Responses to Hypoxia and Hyperoxia in Embryonic Tiger Keelbacks (Rhabdophis tigrinus lateralis; Colubridae)

Abstract

Studies examining the oxygen dependency of embryonic survival, growth, and differentiation have been conducted for decades in a diverse array of animal taxa but including only one oviparous snake, the viperine water snake Natrix maura. Here, we describe a study incubating eggs of the tiger keelback Rhabdophis tigrinus lateralis (Colubridae) under four oxygen conditions, hypoxia (7% and 11% O₂), normoxia (21% O₂), and hyperoxia (31% O₂), for different lengths or at different stages of incubation. The length of hypoxic exposure is important in affecting embryonic development in R. t. lateralis, with prolonged hypoxic exposure retarding embryonic growth and differentiation, increasing embryonic mortality and deformity, reducing hatchling size and mass, and altering hatchling body shape relative to normoxic controls.

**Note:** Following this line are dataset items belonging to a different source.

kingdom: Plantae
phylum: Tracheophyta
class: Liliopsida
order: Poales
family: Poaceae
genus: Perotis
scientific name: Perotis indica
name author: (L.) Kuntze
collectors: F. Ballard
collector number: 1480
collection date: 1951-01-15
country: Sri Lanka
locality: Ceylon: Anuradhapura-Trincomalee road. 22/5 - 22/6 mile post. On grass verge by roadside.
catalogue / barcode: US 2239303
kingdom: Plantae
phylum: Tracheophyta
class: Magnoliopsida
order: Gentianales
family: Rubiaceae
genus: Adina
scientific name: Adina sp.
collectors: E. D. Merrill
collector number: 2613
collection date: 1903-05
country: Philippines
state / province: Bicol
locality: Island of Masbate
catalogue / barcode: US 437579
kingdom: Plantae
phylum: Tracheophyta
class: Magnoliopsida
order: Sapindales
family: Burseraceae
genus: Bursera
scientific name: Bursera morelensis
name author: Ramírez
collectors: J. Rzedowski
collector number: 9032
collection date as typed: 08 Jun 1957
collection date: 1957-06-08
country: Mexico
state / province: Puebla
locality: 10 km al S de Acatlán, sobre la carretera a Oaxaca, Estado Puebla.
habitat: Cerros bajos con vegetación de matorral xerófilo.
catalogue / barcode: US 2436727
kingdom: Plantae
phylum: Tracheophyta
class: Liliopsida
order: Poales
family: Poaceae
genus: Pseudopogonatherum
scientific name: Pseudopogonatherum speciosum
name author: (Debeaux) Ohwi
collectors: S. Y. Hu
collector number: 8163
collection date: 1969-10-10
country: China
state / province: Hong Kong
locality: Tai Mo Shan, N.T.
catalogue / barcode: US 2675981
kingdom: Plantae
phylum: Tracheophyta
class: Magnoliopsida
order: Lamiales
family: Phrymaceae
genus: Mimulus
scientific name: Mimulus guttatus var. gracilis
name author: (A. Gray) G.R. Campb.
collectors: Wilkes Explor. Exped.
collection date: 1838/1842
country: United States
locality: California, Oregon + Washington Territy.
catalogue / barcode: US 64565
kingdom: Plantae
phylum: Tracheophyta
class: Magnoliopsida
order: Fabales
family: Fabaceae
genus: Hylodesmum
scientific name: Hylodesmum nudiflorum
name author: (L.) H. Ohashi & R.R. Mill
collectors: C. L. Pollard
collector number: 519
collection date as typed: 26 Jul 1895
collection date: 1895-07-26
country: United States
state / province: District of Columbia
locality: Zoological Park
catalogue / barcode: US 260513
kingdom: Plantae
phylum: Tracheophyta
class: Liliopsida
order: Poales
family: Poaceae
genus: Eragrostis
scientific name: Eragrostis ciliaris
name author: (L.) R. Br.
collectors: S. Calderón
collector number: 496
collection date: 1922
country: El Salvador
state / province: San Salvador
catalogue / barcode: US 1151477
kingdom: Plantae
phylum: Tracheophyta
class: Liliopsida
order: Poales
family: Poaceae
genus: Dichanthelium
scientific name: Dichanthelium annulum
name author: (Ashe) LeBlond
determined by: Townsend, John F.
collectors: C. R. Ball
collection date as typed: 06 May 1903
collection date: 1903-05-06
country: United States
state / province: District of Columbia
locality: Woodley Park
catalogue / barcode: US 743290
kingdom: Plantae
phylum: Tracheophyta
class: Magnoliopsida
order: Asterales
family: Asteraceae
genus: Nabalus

Embryonic tiger keelbacks are most susceptible to hypoxia late in development, as revealed by the fact that a 5-day exposure of eggs to hypoxia of 7% O₂ reduced embryo mass and hatchling mass if it occurred at late stages of incubation. Hyperoxia of 31% O₂ did not enhance development of R. t. lateralis embryos, only affecting hatchling head width, which slightly differed between hyperoxic hatchlings and their normoxic siblings. This study demonstrates the importance of avoiding hypoxic exposure at late stages of embryonic development in snakes.